EXPERTS on Teesside are exploring whether fish excrement can be used to create saleable chemicals.
A project led by Redcar’s Centre for Process Innovation (CPI), in partnership with Norway-based Marine Bioproducts AS (MB), is to examine the commercial viability of the processing of fish waste to produce chemicals for the use in fermentation products.
The project, known as MarineIB seeks to establish new supply chains for its high value chemicals, which aim to deliver a more cost-effective, biological solution with improved performance in the market place.
The process uses by-products of fishing and aquaculture produced from sustainable marine aquaculture from the Norwegian salmon processing industry.
Through its patented process – water and enzymes are added to fish raw material to solubilise proteins, release the oil and allow the removal of the bones.
CPI is carrying out a feasibility study hoping to advance the process to the next level.
In order to achieve this CPI has conducted growth trials and undertaken protein expression trials on a range of micro-organisms.
The Teesside centre has so far successfully demonstrated that this substance serves well as a growth medium for a variety of industrial biotech organisms, and is particularly good for yeasts.
Aside from the creation of a new range of bio-based products, the MB approach is to optimise the use of marine resources by utilising more of the by-products.
MB established a commercial operation based on the sale of pet and livestock feed – at the lower end of value chain, but has the potential to develop a marine peptone for the fermentation market – the higher end of the value chain.
There are currently around 800,000 tonnes of co-products generated from fisheries and aquaculture in Norway each year.
About 75% of this volume is exploited into low value products.
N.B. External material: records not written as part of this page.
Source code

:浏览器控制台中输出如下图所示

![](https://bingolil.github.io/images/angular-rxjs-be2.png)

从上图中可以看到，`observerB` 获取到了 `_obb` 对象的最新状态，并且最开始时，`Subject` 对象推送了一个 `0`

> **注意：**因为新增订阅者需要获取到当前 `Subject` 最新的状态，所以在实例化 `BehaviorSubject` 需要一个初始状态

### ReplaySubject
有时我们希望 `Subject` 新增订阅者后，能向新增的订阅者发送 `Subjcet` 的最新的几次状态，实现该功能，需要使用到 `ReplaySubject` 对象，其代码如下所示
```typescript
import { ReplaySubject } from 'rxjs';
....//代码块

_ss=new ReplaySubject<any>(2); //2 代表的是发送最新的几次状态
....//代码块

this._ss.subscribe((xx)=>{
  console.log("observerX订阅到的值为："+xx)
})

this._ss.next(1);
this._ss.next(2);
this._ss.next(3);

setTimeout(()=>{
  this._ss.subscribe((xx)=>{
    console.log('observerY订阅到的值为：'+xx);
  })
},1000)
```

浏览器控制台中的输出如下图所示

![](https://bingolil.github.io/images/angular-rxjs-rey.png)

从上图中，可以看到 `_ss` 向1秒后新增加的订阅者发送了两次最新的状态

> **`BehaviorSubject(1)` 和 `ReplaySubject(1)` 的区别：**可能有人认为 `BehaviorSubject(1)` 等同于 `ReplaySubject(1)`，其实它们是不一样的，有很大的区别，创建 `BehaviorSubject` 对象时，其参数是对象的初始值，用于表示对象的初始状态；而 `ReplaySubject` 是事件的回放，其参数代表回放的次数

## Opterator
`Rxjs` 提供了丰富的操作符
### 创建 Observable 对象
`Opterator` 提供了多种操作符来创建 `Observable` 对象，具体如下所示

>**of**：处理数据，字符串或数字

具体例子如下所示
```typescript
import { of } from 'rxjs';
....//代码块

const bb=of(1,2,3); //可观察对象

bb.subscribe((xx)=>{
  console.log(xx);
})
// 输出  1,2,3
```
Using advanced biotechnological processing methods; MB can increase the value of this stock of marine co-products by producing sustainable, consistent material to support the development of bio-based products.
In 2011 MB processed 30.000 million tonnes, increasing the capacity to 60.000 million tonnes in the new plant in Norway.
This project could also help to realise an integrated marine bio-refinery between Norway and the UK, seeking to maximise value from sustainable marine resources. Consortium partners are fully engaged with the UK fish/food processing industry in Grimsby.